▶ **Saved entries**:
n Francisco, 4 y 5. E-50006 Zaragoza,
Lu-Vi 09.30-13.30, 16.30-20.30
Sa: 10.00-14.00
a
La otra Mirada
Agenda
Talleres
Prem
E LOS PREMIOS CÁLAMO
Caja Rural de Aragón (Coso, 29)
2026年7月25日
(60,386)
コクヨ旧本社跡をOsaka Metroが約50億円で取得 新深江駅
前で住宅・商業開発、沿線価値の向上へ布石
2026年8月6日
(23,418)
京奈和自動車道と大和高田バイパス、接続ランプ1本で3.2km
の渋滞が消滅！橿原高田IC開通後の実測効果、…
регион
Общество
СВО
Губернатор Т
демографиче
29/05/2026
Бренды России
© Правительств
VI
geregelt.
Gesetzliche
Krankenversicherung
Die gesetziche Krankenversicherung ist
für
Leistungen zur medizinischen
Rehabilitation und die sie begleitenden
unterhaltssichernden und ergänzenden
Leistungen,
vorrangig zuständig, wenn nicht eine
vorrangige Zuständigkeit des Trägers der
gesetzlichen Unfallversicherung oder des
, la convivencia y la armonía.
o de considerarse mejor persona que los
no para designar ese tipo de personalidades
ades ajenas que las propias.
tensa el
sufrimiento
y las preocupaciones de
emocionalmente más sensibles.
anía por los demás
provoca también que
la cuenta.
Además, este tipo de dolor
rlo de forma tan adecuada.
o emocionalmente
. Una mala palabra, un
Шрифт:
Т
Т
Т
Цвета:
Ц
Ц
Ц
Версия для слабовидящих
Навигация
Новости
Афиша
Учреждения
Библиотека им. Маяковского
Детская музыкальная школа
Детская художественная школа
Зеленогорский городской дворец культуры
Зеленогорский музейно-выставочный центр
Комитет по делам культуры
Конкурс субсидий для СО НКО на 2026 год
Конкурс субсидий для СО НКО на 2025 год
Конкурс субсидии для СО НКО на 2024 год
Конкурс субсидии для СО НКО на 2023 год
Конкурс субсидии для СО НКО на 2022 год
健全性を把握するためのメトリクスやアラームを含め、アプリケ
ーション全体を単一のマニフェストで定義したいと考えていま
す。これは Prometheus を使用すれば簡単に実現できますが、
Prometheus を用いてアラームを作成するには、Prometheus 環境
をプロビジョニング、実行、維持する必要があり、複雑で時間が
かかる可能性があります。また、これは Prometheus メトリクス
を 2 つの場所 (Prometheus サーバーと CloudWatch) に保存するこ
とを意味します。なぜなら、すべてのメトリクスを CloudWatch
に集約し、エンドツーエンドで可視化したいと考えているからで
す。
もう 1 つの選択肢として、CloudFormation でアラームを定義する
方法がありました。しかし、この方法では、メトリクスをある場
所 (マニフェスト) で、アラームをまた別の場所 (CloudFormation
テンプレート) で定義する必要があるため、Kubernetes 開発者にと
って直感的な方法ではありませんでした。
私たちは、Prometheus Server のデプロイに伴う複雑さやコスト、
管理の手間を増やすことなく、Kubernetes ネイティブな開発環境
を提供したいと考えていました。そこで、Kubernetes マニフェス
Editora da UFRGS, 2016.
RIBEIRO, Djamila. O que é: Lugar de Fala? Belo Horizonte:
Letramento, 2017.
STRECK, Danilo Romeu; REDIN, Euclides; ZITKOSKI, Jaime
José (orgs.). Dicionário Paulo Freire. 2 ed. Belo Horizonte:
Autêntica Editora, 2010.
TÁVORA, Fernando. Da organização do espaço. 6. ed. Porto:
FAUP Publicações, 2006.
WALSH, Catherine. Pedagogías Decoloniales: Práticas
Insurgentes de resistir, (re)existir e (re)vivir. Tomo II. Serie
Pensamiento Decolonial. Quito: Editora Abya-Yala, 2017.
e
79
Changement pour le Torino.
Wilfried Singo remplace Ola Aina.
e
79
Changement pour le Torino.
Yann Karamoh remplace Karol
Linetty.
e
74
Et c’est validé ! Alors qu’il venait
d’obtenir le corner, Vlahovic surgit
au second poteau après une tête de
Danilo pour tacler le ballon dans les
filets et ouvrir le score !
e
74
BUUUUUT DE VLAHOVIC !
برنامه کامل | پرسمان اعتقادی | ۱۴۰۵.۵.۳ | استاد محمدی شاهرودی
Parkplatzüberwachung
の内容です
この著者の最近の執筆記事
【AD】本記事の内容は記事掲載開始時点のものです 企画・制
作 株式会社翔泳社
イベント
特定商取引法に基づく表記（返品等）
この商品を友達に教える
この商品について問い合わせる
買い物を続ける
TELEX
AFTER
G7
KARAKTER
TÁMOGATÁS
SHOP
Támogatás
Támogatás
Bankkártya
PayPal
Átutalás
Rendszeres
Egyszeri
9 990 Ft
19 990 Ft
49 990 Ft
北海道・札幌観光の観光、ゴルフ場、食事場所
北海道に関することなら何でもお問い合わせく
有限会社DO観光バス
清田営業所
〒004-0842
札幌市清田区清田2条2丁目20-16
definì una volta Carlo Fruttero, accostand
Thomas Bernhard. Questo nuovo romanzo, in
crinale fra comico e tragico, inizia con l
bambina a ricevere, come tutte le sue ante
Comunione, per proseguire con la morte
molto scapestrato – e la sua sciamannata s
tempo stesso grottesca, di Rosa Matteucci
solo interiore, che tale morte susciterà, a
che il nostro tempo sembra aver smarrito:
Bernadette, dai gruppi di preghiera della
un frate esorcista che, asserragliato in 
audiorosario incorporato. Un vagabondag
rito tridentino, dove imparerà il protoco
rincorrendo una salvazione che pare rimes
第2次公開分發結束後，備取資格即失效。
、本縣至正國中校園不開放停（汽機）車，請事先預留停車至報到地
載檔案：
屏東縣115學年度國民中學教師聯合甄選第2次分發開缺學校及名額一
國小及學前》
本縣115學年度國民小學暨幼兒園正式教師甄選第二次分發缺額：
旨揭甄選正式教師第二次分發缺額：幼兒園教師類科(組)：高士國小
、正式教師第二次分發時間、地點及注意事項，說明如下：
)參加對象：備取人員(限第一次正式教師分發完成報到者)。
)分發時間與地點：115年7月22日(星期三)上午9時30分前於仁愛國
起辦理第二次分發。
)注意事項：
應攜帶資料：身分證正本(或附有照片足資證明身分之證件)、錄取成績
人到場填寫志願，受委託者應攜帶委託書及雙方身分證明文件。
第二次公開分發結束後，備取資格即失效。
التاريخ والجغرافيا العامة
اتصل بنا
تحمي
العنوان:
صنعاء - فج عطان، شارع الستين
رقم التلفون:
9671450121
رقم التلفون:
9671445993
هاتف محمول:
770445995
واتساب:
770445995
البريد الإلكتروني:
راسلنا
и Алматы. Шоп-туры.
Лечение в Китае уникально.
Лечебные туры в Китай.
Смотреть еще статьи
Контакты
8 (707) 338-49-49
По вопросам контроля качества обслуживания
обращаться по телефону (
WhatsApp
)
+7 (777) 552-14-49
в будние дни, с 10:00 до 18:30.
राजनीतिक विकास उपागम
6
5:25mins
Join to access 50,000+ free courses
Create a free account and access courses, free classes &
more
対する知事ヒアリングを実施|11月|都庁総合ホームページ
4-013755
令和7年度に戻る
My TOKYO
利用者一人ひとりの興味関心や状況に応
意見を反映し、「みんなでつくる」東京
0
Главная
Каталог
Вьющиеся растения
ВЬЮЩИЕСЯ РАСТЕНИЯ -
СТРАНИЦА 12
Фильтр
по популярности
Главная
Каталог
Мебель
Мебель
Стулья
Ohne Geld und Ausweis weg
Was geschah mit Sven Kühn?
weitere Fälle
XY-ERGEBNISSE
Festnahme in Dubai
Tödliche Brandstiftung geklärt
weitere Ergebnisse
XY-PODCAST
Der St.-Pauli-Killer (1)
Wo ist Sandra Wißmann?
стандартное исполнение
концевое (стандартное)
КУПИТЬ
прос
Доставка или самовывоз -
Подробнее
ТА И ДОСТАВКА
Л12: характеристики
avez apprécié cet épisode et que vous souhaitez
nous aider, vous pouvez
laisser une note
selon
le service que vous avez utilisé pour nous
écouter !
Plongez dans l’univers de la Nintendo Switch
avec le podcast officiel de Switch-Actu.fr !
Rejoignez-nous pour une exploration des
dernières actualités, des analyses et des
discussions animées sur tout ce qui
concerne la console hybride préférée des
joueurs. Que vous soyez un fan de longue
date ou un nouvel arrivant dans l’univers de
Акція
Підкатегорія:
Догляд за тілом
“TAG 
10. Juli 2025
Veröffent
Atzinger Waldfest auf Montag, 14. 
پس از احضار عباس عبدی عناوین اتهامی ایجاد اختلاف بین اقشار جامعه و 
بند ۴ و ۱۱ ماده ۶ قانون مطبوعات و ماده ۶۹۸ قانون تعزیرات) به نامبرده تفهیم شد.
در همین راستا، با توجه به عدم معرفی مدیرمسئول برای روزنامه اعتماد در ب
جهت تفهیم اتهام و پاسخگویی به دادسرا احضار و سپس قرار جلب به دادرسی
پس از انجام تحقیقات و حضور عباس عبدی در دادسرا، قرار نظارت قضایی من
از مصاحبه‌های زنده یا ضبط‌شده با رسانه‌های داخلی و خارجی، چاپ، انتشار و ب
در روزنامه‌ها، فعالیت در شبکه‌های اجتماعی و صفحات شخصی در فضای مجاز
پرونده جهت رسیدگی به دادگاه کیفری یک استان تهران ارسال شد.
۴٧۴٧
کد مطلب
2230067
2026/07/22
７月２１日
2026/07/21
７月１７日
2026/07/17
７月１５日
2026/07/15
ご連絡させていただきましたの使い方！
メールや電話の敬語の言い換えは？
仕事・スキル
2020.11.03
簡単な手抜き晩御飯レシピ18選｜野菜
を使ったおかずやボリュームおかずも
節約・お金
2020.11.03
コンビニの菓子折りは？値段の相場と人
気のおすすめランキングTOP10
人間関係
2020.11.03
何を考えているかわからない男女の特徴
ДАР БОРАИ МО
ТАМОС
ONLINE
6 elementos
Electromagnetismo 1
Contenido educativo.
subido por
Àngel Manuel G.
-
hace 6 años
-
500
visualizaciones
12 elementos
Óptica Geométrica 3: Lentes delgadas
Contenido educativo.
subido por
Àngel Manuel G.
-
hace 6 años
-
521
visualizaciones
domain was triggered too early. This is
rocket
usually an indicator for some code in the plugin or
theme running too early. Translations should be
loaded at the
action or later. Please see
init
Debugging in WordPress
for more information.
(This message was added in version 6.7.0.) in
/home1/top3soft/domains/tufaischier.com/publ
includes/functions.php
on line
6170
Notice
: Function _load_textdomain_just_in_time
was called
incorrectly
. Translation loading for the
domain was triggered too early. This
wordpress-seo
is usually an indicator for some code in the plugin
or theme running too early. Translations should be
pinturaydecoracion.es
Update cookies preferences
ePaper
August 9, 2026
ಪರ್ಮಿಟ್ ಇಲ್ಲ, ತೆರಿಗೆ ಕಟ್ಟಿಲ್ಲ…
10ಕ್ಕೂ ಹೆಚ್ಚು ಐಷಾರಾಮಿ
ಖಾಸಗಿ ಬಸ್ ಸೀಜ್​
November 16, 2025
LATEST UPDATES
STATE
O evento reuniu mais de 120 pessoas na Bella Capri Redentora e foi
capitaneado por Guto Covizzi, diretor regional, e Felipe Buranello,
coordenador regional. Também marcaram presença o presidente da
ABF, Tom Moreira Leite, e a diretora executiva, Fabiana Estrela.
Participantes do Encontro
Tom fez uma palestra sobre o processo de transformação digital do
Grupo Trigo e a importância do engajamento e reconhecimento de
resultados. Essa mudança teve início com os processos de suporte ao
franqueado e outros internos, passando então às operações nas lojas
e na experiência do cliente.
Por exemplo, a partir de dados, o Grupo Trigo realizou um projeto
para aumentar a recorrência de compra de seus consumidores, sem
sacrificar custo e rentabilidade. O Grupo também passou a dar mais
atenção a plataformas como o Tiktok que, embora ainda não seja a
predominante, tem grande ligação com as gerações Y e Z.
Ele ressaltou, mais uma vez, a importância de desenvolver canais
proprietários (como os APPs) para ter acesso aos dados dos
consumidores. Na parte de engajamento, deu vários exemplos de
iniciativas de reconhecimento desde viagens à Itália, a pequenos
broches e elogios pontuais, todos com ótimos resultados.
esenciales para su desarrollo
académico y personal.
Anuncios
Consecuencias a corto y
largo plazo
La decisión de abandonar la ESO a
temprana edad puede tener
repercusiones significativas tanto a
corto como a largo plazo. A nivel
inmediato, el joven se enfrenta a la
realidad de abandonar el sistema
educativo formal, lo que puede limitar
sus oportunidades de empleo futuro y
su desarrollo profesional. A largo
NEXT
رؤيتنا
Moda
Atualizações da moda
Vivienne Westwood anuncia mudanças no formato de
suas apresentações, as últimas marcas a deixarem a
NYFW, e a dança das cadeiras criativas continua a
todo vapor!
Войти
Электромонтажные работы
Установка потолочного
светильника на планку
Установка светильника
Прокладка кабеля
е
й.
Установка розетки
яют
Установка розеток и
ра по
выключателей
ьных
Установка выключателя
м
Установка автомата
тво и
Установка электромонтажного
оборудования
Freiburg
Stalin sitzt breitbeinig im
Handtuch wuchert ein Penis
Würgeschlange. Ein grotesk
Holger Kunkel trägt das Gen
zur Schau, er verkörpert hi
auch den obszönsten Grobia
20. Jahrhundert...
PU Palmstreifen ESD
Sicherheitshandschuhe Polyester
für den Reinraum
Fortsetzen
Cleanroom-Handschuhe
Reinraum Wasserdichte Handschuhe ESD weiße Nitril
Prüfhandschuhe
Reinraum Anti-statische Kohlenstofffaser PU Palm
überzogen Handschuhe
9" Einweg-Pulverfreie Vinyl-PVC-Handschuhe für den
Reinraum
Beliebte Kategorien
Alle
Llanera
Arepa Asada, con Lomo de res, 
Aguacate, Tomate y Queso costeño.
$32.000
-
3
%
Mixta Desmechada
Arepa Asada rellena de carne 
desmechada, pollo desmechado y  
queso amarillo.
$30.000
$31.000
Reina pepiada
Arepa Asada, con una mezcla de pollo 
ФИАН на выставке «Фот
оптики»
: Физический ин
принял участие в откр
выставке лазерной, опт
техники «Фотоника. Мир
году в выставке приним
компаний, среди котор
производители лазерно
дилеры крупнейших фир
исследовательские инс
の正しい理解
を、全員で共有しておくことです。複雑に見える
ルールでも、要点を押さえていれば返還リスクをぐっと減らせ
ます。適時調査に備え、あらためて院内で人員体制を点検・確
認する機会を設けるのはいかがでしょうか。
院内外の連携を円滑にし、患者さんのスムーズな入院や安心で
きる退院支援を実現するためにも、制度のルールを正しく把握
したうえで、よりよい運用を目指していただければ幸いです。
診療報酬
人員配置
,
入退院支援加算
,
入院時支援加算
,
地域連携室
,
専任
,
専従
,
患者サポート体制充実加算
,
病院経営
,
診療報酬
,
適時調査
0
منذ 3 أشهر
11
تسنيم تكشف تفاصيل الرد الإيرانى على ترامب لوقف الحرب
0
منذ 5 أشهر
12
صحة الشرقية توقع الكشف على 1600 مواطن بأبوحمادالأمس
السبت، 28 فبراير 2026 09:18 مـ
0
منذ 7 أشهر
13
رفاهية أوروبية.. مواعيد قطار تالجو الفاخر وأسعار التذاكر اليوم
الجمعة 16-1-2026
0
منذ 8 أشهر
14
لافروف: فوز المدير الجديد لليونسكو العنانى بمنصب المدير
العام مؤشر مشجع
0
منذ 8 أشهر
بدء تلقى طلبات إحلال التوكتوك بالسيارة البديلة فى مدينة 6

▶ **WHAT IS NEEDED**: Copy out, exactly and alone, the lines of the entries above between the ones holding "とを意味します。なぜなら、すべてのメトリクスを CloudWatch" and "BUUUUUT DE VLAHOVIC !", inclusive.

▶ **RESULT OF THE EXERCISE**:
とを意味します。なぜなら、すべてのメトリクスを CloudWatch
に集約し、エンドツーエンドで可視化したいと考えているからで
す。
もう 1 つの選択肢として、CloudFormation でアラームを定義する
方法がありました。しかし、この方法では、メトリクスをある場
所 (マニフェスト) で、アラームをまた別の場所 (CloudFormation
テンプレート) で定義する必要があるため、Kubernetes 開発者にと
って直感的な方法ではありませんでした。
私たちは、Prometheus Server のデプロイに伴う複雑さやコスト、
管理の手間を増やすことなく、Kubernetes ネイティブな開発環境
を提供したいと考えていました。そこで、Kubernetes マニフェス
Editora da UFRGS, 2016.
RIBEIRO, Djamila. O que é: Lugar de Fala? Belo Horizonte:
Letramento, 2017.
STRECK, Danilo Romeu; REDIN, Euclides; ZITKOSKI, Jaime
José (orgs.). Dicionário Paulo Freire. 2 ed. Belo Horizonte:
Autêntica Editora, 2010.
TÁVORA, Fernando. Da organização do espaço. 6. ed. Porto:
FAUP Publicações, 2006.
WALSH, Catherine. Pedagogías Decoloniales: Práticas
Insurgentes de resistir, (re)existir e (re)vivir. Tomo II. Serie
Pensamiento Decolonial. Quito: Editora Abya-Yala, 2017.
e
79
Changement pour le Torino.
Wilfried Singo remplace Ola Aina.
e
79
Changement pour le Torino.
Yann Karamoh remplace Karol
Linetty.
e
74
Et c’est validé ! Alors qu’il venait
d’obtenir le corner, Vlahovic surgit
au second poteau après une tête de
Danilo pour tacler le ballon dans les
filets et ouvrir le score !
e
74
BUUUUUT DE VLAHOVIC !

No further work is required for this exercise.